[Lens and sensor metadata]

◇ ◇ ◇ ◇ ◇

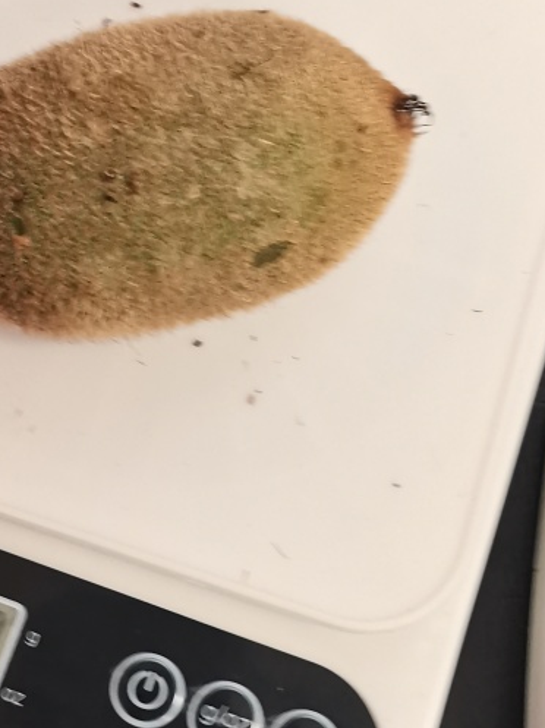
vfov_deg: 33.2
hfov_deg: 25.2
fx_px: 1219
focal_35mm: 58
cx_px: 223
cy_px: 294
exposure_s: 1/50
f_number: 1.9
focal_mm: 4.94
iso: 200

◇ ◇ ◇ ◇ ◇

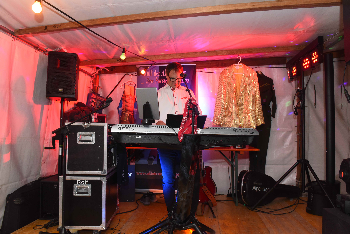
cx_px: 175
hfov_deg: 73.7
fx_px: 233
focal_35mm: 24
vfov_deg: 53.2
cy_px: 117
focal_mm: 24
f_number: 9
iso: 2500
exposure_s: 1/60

◇ ◇ ◇ ◇ ◇

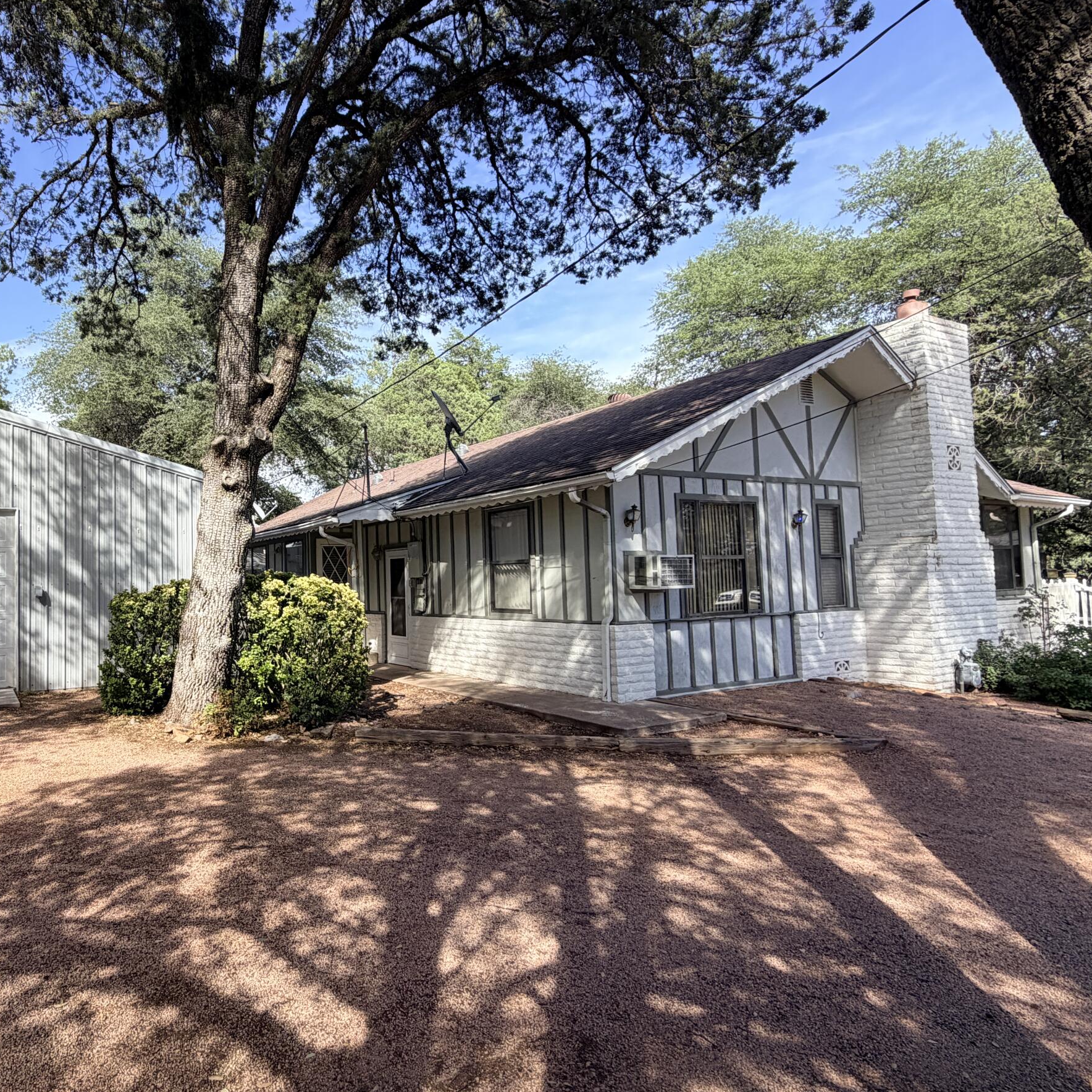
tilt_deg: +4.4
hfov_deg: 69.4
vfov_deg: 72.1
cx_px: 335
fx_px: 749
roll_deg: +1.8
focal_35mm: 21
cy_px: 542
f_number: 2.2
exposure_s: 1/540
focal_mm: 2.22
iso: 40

◇ ◇ ◇ ◇ ◇

● Problem
Reproduce only the lines above spanning from the line containing "focal_35mm: 24" through the line containing "exposure_s: 1/60", word for word.

● Output of the exercise
focal_35mm: 24
vfov_deg: 53.2
cy_px: 117
focal_mm: 24
f_number: 9
iso: 2500
exposure_s: 1/60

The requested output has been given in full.